Work begun a dozen years ago by Clarkson University Professors Stephen Farina and Johndan Johnson-Eilola will be preserved in the Center for Oral History of the Columbia University Rare Book and Manuscript Library for use by future researchers studying the cultural history of New York City.
In 2006 Farina and Johnson-Eilola were awarded a National Endowment for the Arts grant to preserve and document a then-unknown collection of audio recordings, films, photographs, and documents owned by musician and social activist Juma Sultan. That grant helped create what became known as the Juma Sultan Archive and that archive has spawned releases of music, articles, and books, including Farina’s Reel History: The Lost Archive of Juma Sultan and the Aboriginal Music Society (Wesleyan U Press, 2012).
Now, a collection of interviews of Juma Sultan and fellow musician Sam Rivers recorded from 2005 through 2008 will be added to Columbia’s Center for Oral History. These interviews were recorded by Farina and Johnson-Eilola as part of the NEA research.

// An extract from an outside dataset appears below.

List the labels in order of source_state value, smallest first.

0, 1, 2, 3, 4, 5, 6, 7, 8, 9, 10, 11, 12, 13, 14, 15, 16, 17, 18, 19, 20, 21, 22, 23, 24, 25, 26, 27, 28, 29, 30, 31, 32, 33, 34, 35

Last year a large chunk of the Juma Sultan Archive was selected into in the Columbia Rare Book and Manuscript Library (https://clio.columbia.edu/catalog/12305042). These materials had been uncovered and documented by Farina and Johnson-Eilola in concert with Juma Sultan and University of Pittsburg ethnomusicologist Michael Heller. Heller’s book, Loft Jazz: Improvising New York in the 1970’s, (U of California Press, 2016) is based in part on the Juma Sultan Archive.

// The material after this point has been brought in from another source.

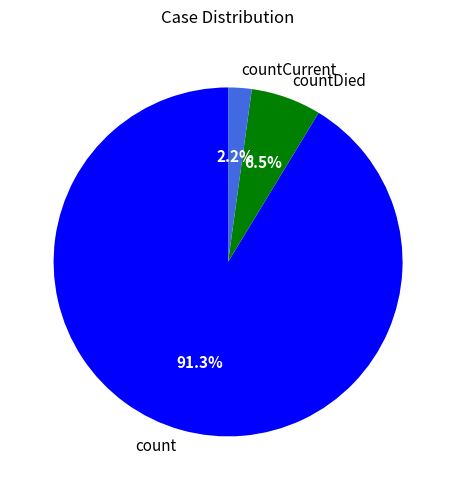

Which slice is the smallest?

countCurrent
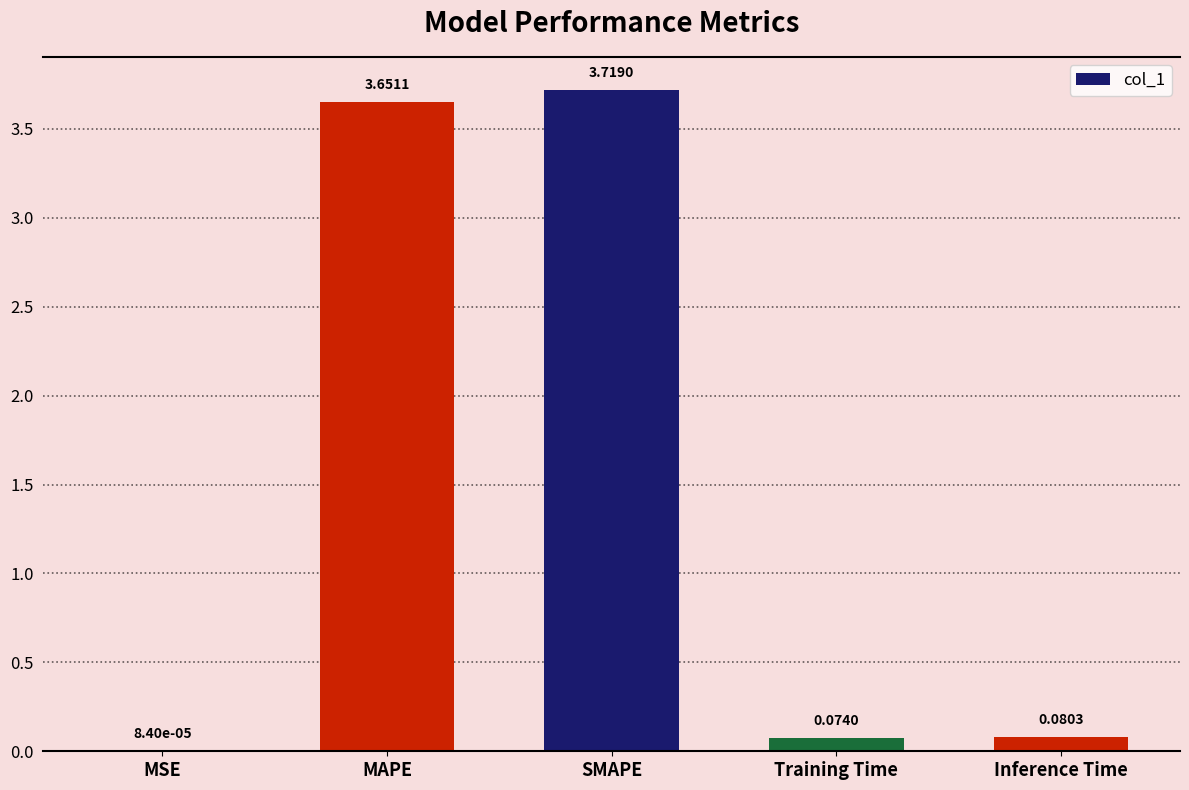

Where is the data nearest to the value 1?

Inference Time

“Having these materials preserved and made accessible to future generations of researchers is a fitting culmination of the work that Johndan and I did with Juma and Michael over the last decade,” said Farina.
This archive is significant because it is the embodiment of a period in which African-American musicians were engaged in three important social and cultural enterprises. First, they were creating new music that expressed the struggle for social and civil rights. Many were exploring the African origins of their music. Second, they were creating artist-owned performance spaces and artist-owned production companies so that the musician could control his or her own destiny. And third, they organized themselves into a collective: the New York Musicians Organization and ran their own music festivals, starting in 1972.
To those musicians and jazz aficionados today who know of it, this was a particularly vibrant, disruptive, controversial, and influential period of artistic expression. The interviews in the Columbia Library , as well as the collection of recordings, photos, films, and documents, offer a unique and compelling look into that era.